Kocası on yıl önce ortadan kaybolan Phoebe Maybury’nin çiftlik evinde,
bahçedeki buz odasının içinde çıplak bir erkek cesedi bulunur. Ceset,
tanınmaz durumdadır. Yüzü parçalanmıştır. İki kadın arkadaşıyla birlikte
yaşadığı evde bulunan ceset, Phoebe’in başına işler açar. Olayı
soruşturmaya başlayan, cesedin de Phoebe’in kayıp kocasına ait
olduğunu düşünen müfettişler, Phoebe’den ve birlikte yaşadığı iki
lezbiiyen arkadaşından kuşkulanırlar. Yaşadıkları köyün halkıyla sıcak
ilişkiler kuramayan bu üç kadına komşuları da yardımcı olmaz. Ancak,
müfettişlerin soruşturması ilerledikçe, köy halkı da sorguya çekildikçe,
olay karmaşık bir yola dökülür, kuşkuluların sayısı artar, cinayet içinden
çıkılmaz bir boyuta ulaşır. Okur da polis gibi gerçeği çok çarpıcı bir
biçimde öğrenecektir. Okurlarımızın Heykeltıraş adlı romanıyla tanıdıkları
Minette Walters, her kitabıyla ödül alan bir polisiye roman yazarı.
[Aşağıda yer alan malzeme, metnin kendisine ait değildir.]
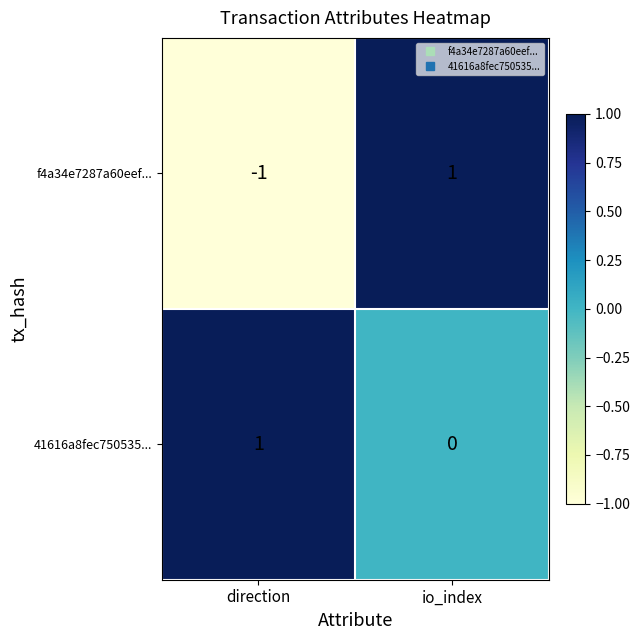

At which label is 41616a8fec750535... closest to 0?

io_index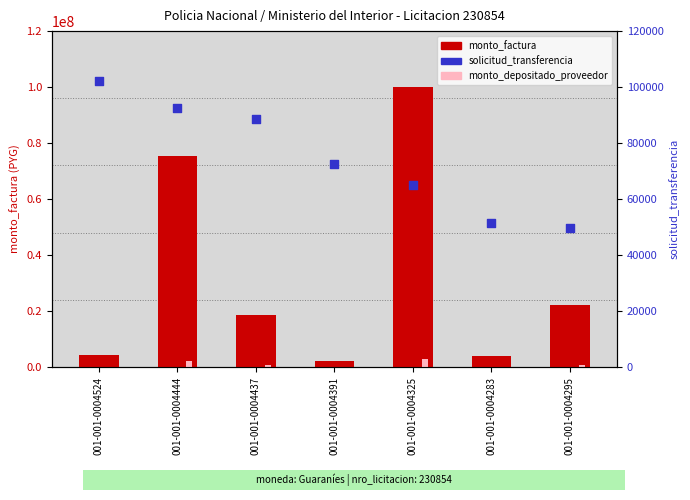

What are all the series names shown in the legend?

monto_factura, monto_depositado_proveedor, solicitud_transferencia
İlk kitabı olan Buz Odasındaki Ölü de 1992 yılında John Creasy En İyi
Polisiye Roman Ödülü’nü almıştı. Gerçek edebiyat tadında, sürükleyici bir
anlatımla, yalın ama etkileyici bir dille yazılmış bu romanı, eleştirmenler,
yıllardan beri karşılarına çıkan “en etkileyici bir ilk roman” olarak
karşılamışlardı. Psikolojik gerilim romanları yazan Minette Walters’a
Agatha Christie’nin mirasçısı gözüyle bakılıyor ve kendisi 90’lı yıllarda
yetişmiş en iyi polisiye roman yazarlarından biri sayılıyor.